By eleven o’clock the next morning she had turned the hall into a dairy, and in the daintiest dairymaid’s costume that had ever been seen, with her white arms bare to the elbow, she churned her milk and turned out pat after pat of the finest butter that had ever been seen in that neighbourhood. By the evening she had produced sufficient to stock a shop for a day, and she had leisure to make all the farmers’ daughters acquainted with the scientific tests by whose aid alone could the best results be obtained.
The only trouble that there was in carrying out her scheme was in regard to the regulation of the crowds of people who flocked from every quarter to see Mrs. Wingfield respond to the challenge that her husband had accepted on her behalf. The local police were quite unequal to the duty of marshalling the crowd. Volunteer stewards had to assist them to prevent the hall being rushed. But in spite of all their exertions the doors had to be closed several times during the afternoon. At the dinner hour of the working population the whole street was packed with interested young women and still more interested young men, and the sound of their cheering was as continuous as the firing of a battery of machine guns.
“What chance have I against that kind of thing, Forrester?” enquired Jack’s opponent of the manager of Mr.
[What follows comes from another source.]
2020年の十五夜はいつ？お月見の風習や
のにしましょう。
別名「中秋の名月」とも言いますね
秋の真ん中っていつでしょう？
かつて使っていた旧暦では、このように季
Wingfield’s party. “I suppose this is another of your clever tricks” he added, “I should be proud to be able to father it, but I am not,” said Mr. Forrester.
“You mean to say that you did not arrange for that challenge?”
“I do indeed. It was sprung on us—the whole thing was sprung on us. I give you my word for it. The fellow sang out some rot from the gallery, and while they were calling to put him out, Mrs. Wingfield saw her chance. She put Wingfield up to it, and he only did what she told him. I didn’t know where I was standing when I heard him accept the challenge; but in a minute or two I saw what could be made of it.”
“Butter! I don’t know what we are coming to in England when the grave issues of an election contest are decided in this way—I really don’t.”
“I’m not sure that that young woman hasn’t inaugurated, a new state of things. Speech-making is played out as an election force.”
“And butter-making is to take its place! Why not have a milking match between the candidates to decide which of them should be returned? Mrs. Wingfield is a clever young woman, and her husband’s a lucky man. We all thought him a bit of a juggins.”
“So he was; but she has made a man of him.”
“She has made a member of Parliament of him,” said Jack’s opponent; and whatever enthusiasm he may have felt at the thought, he managed to prevent it from being noticed in his voice.
He spoke the truth. Mrs. Wingfield’s husband was returned as the Parliamentary representative of the Nuttingford division of Nethershire by a majority of eleven hundred and sixty-one votes.
When the enthusiastic electors and non-electors—the latter are invariably the more enthusiastic—blocked the street in front of the hotel and shouted for Mrs. Wingfield, that lady appeared on the balcony, but after a long interval.
Everyone saw that she was smiling, but only those people who were close to her saw that her smile was that of a woman who has wept and is still weeping.